Malheureusement, les femmes qui cherchent des « bonnes » n’aiment pas toujours traiter avec ces associations et Ong qui prônent un salaire raisonnable, avec des horaires de travail définies, en plus de la garantie d’un véritable traitement humain.
Notre interlocuteur de faire remarquer que les travailleurs expatriés qui sont en activité au Mali ainsi que le personnel de la Minusma et d’autres organismes trouvent facilement du personnel domestique (aide-ménagères, cuisiniers, majordomes, gouvernants et jardiniers) sans grande difficulté car s’adressant à des organisations bien structurés et acceptent les conditions minimales de respect des droits de leur employés, notamment en termes de conditions de travail, d’horaires et e traitement salarial.

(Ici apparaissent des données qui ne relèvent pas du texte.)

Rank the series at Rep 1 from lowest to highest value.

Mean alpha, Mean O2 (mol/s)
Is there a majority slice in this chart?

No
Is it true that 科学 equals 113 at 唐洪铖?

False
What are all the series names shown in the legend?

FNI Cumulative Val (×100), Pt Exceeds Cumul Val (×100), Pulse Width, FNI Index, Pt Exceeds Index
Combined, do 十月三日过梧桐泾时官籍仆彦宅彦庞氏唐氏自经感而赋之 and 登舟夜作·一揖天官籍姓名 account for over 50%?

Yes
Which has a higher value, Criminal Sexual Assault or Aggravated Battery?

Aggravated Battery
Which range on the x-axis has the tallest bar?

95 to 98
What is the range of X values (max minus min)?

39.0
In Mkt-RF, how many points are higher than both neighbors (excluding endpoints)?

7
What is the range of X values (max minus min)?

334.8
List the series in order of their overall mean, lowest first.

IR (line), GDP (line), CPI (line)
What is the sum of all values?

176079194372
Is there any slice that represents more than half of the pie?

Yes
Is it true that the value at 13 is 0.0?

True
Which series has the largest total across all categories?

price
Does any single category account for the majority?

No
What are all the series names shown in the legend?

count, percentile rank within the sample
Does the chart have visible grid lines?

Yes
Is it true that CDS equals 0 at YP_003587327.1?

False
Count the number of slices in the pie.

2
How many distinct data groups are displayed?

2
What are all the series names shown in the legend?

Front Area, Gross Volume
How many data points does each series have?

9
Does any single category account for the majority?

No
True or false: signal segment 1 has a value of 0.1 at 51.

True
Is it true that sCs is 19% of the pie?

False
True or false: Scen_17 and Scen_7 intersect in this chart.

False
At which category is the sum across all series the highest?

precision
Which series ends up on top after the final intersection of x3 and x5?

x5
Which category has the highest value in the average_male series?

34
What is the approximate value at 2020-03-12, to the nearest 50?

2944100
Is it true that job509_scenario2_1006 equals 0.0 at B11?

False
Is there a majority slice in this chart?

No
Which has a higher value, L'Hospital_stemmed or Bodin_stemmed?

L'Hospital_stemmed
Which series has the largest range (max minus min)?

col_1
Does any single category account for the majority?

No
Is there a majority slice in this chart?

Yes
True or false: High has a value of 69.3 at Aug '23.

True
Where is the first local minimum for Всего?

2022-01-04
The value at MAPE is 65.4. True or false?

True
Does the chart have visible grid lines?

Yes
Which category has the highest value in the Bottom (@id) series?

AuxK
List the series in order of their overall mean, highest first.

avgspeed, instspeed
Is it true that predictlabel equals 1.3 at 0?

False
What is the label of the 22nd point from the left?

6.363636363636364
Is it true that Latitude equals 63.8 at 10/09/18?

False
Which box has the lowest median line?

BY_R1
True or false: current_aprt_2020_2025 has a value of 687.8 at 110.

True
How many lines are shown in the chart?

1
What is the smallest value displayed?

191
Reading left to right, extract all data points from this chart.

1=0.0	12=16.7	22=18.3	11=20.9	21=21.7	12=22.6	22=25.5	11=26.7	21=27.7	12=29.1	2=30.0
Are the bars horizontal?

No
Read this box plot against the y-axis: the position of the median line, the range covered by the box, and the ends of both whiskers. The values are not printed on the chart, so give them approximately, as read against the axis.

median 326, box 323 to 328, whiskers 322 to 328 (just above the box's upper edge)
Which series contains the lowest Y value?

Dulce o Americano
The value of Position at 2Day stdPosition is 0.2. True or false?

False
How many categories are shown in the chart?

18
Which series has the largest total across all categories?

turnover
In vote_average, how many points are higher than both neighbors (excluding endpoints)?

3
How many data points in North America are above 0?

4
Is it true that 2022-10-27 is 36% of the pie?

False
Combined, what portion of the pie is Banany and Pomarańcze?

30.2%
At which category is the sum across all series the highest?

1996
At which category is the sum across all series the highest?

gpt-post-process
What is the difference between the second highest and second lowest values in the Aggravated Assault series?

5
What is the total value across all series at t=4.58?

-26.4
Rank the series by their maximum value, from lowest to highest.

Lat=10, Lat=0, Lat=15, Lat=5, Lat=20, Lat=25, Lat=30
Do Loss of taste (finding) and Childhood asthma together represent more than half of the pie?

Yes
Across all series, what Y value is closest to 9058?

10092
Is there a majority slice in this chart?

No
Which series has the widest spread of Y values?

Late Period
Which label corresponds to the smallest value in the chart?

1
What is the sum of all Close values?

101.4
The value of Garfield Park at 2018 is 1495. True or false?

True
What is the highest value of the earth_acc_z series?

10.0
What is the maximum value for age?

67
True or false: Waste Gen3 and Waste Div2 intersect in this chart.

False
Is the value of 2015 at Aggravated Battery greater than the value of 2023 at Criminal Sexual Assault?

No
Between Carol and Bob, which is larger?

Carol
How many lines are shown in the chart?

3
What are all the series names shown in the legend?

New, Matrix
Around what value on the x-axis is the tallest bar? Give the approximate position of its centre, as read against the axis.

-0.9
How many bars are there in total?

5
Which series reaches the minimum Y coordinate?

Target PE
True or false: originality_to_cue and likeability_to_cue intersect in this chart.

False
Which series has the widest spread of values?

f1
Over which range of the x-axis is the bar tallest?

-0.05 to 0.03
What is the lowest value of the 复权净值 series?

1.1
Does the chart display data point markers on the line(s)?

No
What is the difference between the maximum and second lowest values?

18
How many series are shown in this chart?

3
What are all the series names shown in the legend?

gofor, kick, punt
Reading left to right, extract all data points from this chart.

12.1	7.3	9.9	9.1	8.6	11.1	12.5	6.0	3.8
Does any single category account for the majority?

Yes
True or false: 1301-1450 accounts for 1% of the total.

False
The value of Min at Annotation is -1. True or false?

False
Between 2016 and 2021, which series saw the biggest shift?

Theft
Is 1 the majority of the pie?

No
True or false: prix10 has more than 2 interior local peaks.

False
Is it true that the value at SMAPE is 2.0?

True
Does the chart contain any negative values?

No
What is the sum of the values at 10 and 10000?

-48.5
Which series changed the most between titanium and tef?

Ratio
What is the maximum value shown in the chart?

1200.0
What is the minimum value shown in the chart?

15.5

Elles en ont marre d’être corvéables et taillables à merci
Le véritable problème se situe donc à un niveau précis : les aide-ménagères appelées « bonnes » en ont vraiment marre d’être corvéables et taillables à merci. Raison pour laquelle elles sont en train de faire une révolution silencieuse pour bénéficier de plus de considération et pour accéder à des traitements acceptables. Raison pour laquelle, elles se mettent sous le parapluie protecteur d’associations et Ong ou elles vont chercher mieux ailleurs qu’à Bamako, notamment dans les sites d’orpaillage ou dans des pays voisins. Mais là aussi, il y a de quoi veiller à ce qu’elles ne tombent pas dans les circuits mafieux de trafics humains.
C’est pourquoi, un de nos interlocuteurs de nous faire comprendre qu’il est temps qu’une attention particulière soit portée à cette catégorie de travailleurs qui bénéficie d’ailleurs d’un statut défini par l’Organisation internationale du Travail qui les classe parmi la catégorie dite des « employés de maison ».